- _What you should do_
The entries below are to be duplicated exactly, with nothing left out.
[Records for processing — start]
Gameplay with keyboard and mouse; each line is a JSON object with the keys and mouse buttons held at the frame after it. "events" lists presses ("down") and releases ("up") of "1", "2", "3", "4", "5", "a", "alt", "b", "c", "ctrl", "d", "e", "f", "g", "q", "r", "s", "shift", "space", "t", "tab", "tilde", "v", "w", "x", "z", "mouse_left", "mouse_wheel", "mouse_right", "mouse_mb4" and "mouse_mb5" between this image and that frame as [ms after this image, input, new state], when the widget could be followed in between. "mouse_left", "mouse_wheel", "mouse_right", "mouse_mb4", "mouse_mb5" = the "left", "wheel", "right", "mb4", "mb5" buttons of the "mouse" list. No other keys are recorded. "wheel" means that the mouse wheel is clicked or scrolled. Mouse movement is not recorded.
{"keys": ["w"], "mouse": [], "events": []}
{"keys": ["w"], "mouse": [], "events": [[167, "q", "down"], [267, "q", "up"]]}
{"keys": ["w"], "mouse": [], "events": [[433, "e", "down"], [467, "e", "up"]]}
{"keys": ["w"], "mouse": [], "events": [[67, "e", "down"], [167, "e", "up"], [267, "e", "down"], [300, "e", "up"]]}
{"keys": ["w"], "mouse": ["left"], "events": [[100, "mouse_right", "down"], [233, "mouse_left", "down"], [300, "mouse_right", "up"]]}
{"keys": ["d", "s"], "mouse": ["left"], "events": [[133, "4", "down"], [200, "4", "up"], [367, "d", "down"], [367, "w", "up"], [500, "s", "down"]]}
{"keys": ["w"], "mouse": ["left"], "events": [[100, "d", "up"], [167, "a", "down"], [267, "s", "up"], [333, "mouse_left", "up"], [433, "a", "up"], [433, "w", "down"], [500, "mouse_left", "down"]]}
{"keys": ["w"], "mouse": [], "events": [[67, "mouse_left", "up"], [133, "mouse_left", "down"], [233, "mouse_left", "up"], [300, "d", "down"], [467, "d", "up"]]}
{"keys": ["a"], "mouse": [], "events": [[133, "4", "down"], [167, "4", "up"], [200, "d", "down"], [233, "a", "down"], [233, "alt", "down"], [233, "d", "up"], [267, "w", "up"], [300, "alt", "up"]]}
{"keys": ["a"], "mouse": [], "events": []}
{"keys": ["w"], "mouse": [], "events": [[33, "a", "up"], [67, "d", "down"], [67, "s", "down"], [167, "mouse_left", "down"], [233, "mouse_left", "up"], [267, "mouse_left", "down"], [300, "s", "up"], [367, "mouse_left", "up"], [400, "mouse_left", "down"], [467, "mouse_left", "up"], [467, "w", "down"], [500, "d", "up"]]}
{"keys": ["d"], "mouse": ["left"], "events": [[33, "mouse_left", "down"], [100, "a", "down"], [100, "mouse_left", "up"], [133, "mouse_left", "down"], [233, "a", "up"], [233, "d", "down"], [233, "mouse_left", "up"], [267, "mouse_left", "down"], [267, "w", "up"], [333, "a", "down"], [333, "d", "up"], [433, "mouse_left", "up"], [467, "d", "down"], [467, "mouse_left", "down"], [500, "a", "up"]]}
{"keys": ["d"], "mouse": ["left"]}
[Records for processing — finish]
- _Exercise result_
Gameplay with keyboard and mouse; each line is a JSON object with the keys and mouse buttons held at the frame after it. "events" lists presses ("down") and releases ("up") of "1", "2", "3", "4", "5", "a", "alt", "b", "c", "ctrl", "d", "e", "f", "g", "q", "r", "s", "shift", "space", "t", "tab", "tilde", "v", "w", "x", "z", "mouse_left", "mouse_wheel", "mouse_right", "mouse_mb4" and "mouse_mb5" between this image and that frame as [ms after this image, input, new state], when the widget could be followed in between. "mouse_left", "mouse_wheel", "mouse_right", "mouse_mb4", "mouse_mb5" = the "left", "wheel", "right", "mb4", "mb5" buttons of the "mouse" list. No other keys are recorded. "wheel" means that the mouse wheel is clicked or scrolled. Mouse movement is not recorded.
{"keys": ["w"], "mouse": [], "events": []}
{"keys": ["w"], "mouse": [], "events": [[167, "q", "down"], [267, "q", "up"]]}
{"keys": ["w"], "mouse": [], "events": [[433, "e", "down"], [467, "e", "up"]]}
{"keys": ["w"], "mouse": [], "events": [[67, "e", "down"], [167, "e", "up"], [267, "e", "down"], [300, "e", "up"]]}
{"keys": ["w"], "mouse": ["left"], "events": [[100, "mouse_right", "down"], [233, "mouse_left", "down"], [300, "mouse_right", "up"]]}
{"keys": ["d", "s"], "mouse": ["left"], "events": [[133, "4", "down"], [200, "4", "up"], [367, "d", "down"], [367, "w", "up"], [500, "s", "down"]]}
{"keys": ["w"], "mouse": ["left"], "events": [[100, "d", "up"], [167, "a", "down"], [267, "s", "up"], [333, "mouse_left", "up"], [433, "a", "up"], [433, "w", "down"], [500, "mouse_left", "down"]]}
{"keys": ["w"], "mouse": [], "events": [[67, "mouse_left", "up"], [133, "mouse_left", "down"], [233, "mouse_left", "up"], [300, "d", "down"], [467, "d", "up"]]}
{"keys": ["a"], "mouse": [], "events": [[133, "4", "down"], [167, "4", "up"], [200, "d", "down"], [233, "a", "down"], [233, "alt", "down"], [233, "d", "up"], [267, "w", "up"], [300, "alt", "up"]]}
{"keys": ["a"], "mouse": [], "events": []}
{"keys": ["w"], "mouse": [], "events": [[33, "a", "up"], [67, "d", "down"], [67, "s", "down"], [167, "mouse_left", "down"], [233, "mouse_left", "up"], [267, "mouse_left", "down"], [300, "s", "up"], [367, "mouse_left", "up"], [400, "mouse_left", "down"], [467, "mouse_left", "up"], [467, "w", "down"], [500, "d", "up"]]}
{"keys": ["d"], "mouse": ["left"], "events": [[33, "mouse_left", "down"], [100, "a", "down"], [100, "mouse_left", "up"], [133, "mouse_left", "down"], [233, "a", "up"], [233, "d", "down"], [233, "mouse_left", "up"], [267, "mouse_left", "down"], [267, "w", "up"], [333, "a", "down"], [333, "d", "up"], [433, "mouse_left", "up"], [467, "d", "down"], [467, "mouse_left", "down"], [500, "a", "up"]]}
{"keys": ["d"], "mouse": ["left"]}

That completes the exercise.